I woke up the next morning mentally drained and feeling like an epic failure of a parent. Sure, I had successfully managed to keep both of my tiny humans safe and cared for, but they certainly didn’t get the best version of me as our sleepover devolved into a hilariously frustrating at-home rendition of Lord of the Flies.
As I usually aim to do, I made sure to repair the reactive moments I had with my son and daughter, but the recovering perfectionist in me felt like none of it was enough. After I dropped Everett off at his daycare, June sat in the backseat singing along to the song playing on our radio as I stared blurry-eyed at the road. I have no idea why, but nine words quietly fell out of my mouth in that moment as I considered the fact that I’d be solo-parenting for a few more days. “I can do this. I can do hard things,” I mumbled as I heaved another exhausted sigh.
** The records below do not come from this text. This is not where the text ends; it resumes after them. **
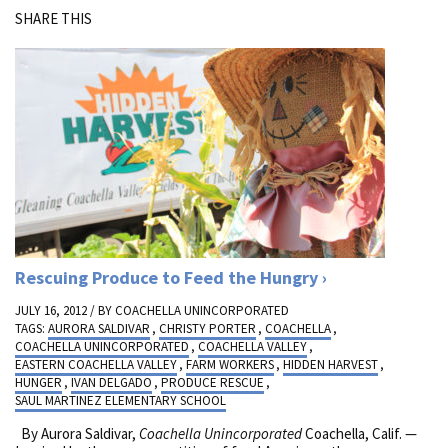
SHARE THIS
Rescuing Produce to Feed the Hungry
JULY 16, 2012 / BY
COACHELLA UNINCORPORATED
TAGS:
AURORA SALDIVAR
,
CHRISTY PORTER
,
COACHELLA
,
COACHELLA UNINCORPORATED
,
COACHELLA VALLEY
,
EASTERN COACHELLA VALLEY
,
FARM WORKERS
,
HIDDEN HARVEST
,
HUNGER
,
IVAN DELGADO
,
PRODUCE RESCUE
,
SAUL MARTINEZ ELEMENTARY SCHOOL
By Aurora Saldivar,
Coachella Unincorporated
Coachella, Calif. —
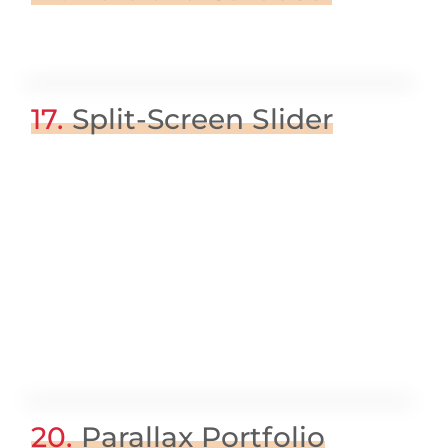
17.
Split-Screen Slider
20.
Parallax Portfolio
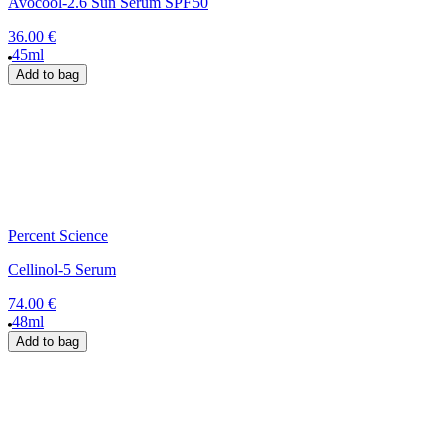
Avocool-2.6 Sun Serum SPF50
36.00 €
45ml
Add to bag
Percent Science
Cellinol-5 Serum
74.00 €
48ml
Add to bag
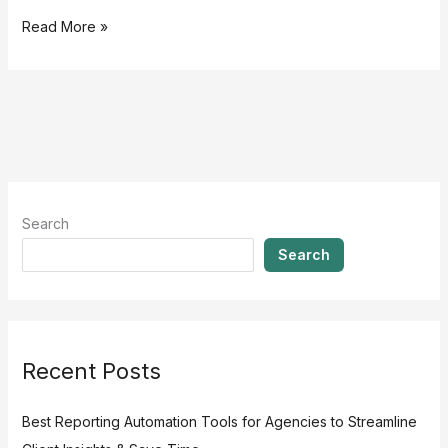
Read More »
Search
Search
Recent Posts
Best Reporting Automation Tools for Agencies to Streamline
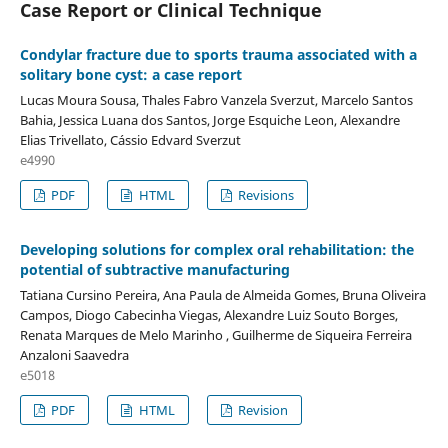
Case Report or Clinical Technique
Condylar fracture due to sports trauma associated with a
solitary bone cyst: a case report
Lucas Moura Sousa, Thales Fabro Vanzela Sverzut, Marcelo Santos
Bahia, Jessica Luana dos Santos, Jorge Esquiche Leon, Alexandre
Elias Trivellato, Cássio Edvard Sverzut
e4990
PDF
HTML
Revisions
Developing solutions for complex oral rehabilitation: the
potential of subtractive manufacturing
Tatiana Cursino Pereira, Ana Paula de Almeida Gomes, Bruna Oliveira
Campos, Diogo Cabecinha Viegas, Alexandre Luiz Souto Borges,
Renata Marques de Melo Marinho , Guilherme de Siqueira Ferreira
Anzaloni Saavedra
e5018
PDF
HTML
Revision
And that’s when my five-year-old threw me the ultimate curveball I didn’t know I desperately needed. Apparently, she had overheard the conversation I was having with myself and wanted to chime in with a few additions. As she looked at me sweetly in the rearview mirror, June said, “Yes you can, mommy. You can do hard things.”
If this had been all that my daughter had said that morning, it would have been enough for me to feel all the feels. But she didn’t stop there.
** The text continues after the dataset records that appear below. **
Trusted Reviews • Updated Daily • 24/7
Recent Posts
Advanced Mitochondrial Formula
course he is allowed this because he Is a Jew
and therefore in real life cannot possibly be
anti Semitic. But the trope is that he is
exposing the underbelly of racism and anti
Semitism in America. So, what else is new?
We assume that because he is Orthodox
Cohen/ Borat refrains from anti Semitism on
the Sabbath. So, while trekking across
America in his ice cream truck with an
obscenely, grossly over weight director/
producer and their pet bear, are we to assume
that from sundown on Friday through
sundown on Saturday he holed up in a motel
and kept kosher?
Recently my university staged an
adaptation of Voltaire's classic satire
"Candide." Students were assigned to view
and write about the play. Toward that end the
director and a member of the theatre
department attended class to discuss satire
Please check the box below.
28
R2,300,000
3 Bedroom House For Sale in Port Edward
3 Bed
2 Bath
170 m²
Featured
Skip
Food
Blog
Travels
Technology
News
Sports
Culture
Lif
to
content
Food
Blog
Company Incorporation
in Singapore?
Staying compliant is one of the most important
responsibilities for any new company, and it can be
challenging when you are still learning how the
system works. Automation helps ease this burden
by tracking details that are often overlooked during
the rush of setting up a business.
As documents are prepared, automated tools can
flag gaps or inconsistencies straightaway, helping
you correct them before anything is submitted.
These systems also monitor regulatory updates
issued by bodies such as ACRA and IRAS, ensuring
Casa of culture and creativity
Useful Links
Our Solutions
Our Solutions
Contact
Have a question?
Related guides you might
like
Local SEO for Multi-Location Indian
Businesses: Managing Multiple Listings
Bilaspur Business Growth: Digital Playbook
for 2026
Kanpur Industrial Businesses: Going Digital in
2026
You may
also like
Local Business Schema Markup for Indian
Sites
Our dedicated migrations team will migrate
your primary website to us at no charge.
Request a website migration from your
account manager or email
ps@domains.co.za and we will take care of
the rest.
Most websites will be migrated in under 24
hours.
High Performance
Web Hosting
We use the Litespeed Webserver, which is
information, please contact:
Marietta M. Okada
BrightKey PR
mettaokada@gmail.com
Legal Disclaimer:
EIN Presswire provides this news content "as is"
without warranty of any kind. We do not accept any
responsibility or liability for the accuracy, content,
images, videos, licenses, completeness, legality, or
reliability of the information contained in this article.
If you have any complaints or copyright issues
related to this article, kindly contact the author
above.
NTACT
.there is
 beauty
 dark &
“Mommy, I love you,” June exclaimed. “You’re a great mommy. You make the greatest dinners. I love your body. I love your hair. I love your clothes. I love our house. I love you mommy. You’re the greatest mommy!”
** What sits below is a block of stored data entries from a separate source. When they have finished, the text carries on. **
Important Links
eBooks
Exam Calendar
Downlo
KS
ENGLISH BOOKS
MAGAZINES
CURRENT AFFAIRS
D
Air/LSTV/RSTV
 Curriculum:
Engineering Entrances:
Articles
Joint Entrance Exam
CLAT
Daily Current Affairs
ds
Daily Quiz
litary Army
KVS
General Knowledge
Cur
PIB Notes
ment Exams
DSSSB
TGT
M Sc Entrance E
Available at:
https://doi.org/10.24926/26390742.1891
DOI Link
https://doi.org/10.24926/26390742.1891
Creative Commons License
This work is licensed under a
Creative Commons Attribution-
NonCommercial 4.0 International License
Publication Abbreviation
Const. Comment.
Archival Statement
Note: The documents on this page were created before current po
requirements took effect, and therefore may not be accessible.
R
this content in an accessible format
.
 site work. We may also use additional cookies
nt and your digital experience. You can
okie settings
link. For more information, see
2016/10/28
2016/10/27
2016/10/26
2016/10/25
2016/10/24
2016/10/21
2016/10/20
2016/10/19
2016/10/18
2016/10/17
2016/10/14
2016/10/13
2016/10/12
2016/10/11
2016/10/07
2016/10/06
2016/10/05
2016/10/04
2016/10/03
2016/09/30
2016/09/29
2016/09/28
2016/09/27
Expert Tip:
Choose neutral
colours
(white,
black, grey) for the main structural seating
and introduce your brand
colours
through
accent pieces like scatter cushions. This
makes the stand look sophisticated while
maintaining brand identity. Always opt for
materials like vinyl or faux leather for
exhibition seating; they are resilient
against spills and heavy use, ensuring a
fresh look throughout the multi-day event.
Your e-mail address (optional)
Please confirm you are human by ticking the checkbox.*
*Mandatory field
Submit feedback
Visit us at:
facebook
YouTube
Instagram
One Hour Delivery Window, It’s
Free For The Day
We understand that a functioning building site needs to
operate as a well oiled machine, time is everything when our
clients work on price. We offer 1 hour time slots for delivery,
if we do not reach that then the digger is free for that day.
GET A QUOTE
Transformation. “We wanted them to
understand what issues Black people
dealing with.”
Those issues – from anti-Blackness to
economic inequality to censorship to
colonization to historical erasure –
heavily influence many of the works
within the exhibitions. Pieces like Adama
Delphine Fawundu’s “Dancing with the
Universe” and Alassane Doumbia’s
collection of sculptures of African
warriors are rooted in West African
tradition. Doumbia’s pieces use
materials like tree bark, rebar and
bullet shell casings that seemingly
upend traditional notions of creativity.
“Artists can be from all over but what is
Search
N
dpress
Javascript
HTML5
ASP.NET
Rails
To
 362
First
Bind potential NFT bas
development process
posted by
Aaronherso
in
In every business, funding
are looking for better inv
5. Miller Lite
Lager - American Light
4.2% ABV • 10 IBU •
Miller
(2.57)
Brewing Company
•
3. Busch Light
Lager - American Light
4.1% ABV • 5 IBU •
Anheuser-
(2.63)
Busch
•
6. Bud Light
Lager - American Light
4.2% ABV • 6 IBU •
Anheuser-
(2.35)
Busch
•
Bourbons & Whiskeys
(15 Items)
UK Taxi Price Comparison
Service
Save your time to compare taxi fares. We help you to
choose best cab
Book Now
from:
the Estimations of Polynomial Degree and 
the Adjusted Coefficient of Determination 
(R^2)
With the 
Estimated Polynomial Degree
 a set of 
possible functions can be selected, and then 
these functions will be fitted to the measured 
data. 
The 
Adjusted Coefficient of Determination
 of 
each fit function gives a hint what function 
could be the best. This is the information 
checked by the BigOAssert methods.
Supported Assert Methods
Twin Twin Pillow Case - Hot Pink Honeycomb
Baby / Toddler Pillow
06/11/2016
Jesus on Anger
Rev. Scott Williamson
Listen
This is, word for word, the incredible pep-talk my daughter gave to her weary mom.
As you can imagine, I immediately turned into a giant ass puddle of emotion as I processed her speech. I looked at her through the mirror, tears pouring out of my eye holes, and said, “Junie, thank you. I’m going to hold onto these words all day like a kiss on my cheek. I was feeling really messy and tired, and you just helped me feel so much better.” I made sure not to leave my daughter hanging, so we spent the next ten minutes in the car complimenting each other. It was a full-blown love fest that I won’t ever forget. It also shifted my parenting perspective this year, and I needed that more than anything.
Every single time I think the house is too damn dirty, my kids are happily playing in it. When I make them pasta for the zillionth time, they gobble up their simple dinner with delight. My daughter doesn’t give a fuck if my hair looks like a bird’s nest or if I haven’t showered in a few days. She just sees a mom she deeply loves looking back at her. Not only was I worn down to the bone that morning, I was also existing in the fat body I’ve been learning to embrace ever since I initially gained a bunch of weight in motherhood. To have my little girl sitting there in awe of that body on one random weekday morning gave me some undeniable proof. The self-love I’ve been vulnerably modeling for my kids since they were born is working, no matter how messy my moments are or how nonlinear my healing seems.
Parents, I hope you’ll remember at this chaotic time to give yourself way more credit than you think you deserve. I know you’re probably screwing stuff up just like I am, but you’re also getting a lot of it right too. Remember that when you think everything seems lost, your children are loving parts of you that us adults often forget to care about. And now more than ever, we need these reminders as we navigate these choppy parenting waters. No one explained to any of us how to raise kids during a pandemic. This shit is hard, I know. But we can do hard things.